We invite you to join us for online every first Thursday of the month morning Mindful Caregiving sangha.
Mindful Caregiving
These mindful caregiving sessions are open to all who identify as caregivers. The topics and discussions of this group will be rooted in mindfulness practice and will aim to support those in a parental role, caretaking for an elder, or experiencing another type of caregiving situation by creating a compassionate, reflective space to come together.
No prior experience with mindfulness is necessary—all are welcome. There are no restrictions to join. While there is no fee, we invite participants to offer dana (a practice of generosity) to help sustain the gathering.
Format: 7:00 am-7:25 am meditation period and 7:25-8:00 am dharma sharing.
For questions about the Mindful Caregivers group, please contact facilitator Jenny Medvene-Collins.
No previous mindfulness or meditation experience is necessary. No fees, donations are always welcome.
Welcoming The Season of Letting Be
Jon Kabat-Zinn Mindfulness 9 attitudes - letting go.
Jenny Shares: Every year, the winter season reminds us of change; of letting go, of deeper and longer darkness before the return of light. I always love watching the lessons of the seasons unfold right before my eyes – particularly from the trees, as they show so beautifully how to carry their leaves and allow for the shifting of colors as seasons change, only to eventually drop those leaves in preparation for new growth.
Inside my own body and mind, seasons have felt different since becoming a caregiver. I sometimes feel that I am in a Winter season when it’s Spring or Summer outside my door. I go through the motions of the season others are living in, but inside myself I am living in an entirely different one – often wanting to hibernate and turn inwards. As true Winter approaches, the trees are preparing for their process of letting go. Naturally, we watch this happening and begin to consider our own process of loosening and letting go – we think about what we are holding onto, what might be feeling heavy, and ask ourselves if there is anything we might be able to put down or let drift away.

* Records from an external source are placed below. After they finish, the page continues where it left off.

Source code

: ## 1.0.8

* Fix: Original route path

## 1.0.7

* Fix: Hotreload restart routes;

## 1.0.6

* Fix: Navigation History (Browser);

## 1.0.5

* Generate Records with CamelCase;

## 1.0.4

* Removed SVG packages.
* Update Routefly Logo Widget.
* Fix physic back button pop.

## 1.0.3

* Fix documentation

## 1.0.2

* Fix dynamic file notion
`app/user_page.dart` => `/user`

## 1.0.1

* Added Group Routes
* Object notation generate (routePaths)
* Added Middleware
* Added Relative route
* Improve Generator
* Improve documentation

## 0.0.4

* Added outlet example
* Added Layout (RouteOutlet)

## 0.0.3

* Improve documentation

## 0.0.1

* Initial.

For me, sometimes this feels like a natural process and other times during this season I feel too much pressure to let go. I love the words of Jon Kabat-Zinn on this topic. He writes: “It’s not a matter of letting go - you would if you could. Instead of “Let it go,” we should probably say “Let it Be.” As a caregiver, let it be feels more gentle and doable than let it go sometimes does. Much of what I am doing already as a caregiver is letting go – of expectations, of what the previous week or month looked like, of what I was able to do with my loved one previously that I suddenly can’t do with her anymore.
Similarly, and also very differently, parenting a young person is another process of constantly letting go. While all of this letting go is necessary, sometimes I want to give myself permission to accept the changes as they are happening without forcing myself to let go of even more than I already have to. Sometimes, I want to simply let things be.
This winter season, I am trying to give myself the gift of letting things be, which is truly another way of letting go. The way I see it, we all already have to bid farewell to so much as caregivers, often not in our own ideal or chosen timeframe. What might it look like if instead of feeling as if the only options are to hold on tightly or completely let go, we focused our energy on letting things be just as they are? What might sending this message to ourselves feel like?
I am curious to hear how other caregivers are feeling about letting go and letting be, or anything else this season of life (your inward or outward season) is bringing up for you.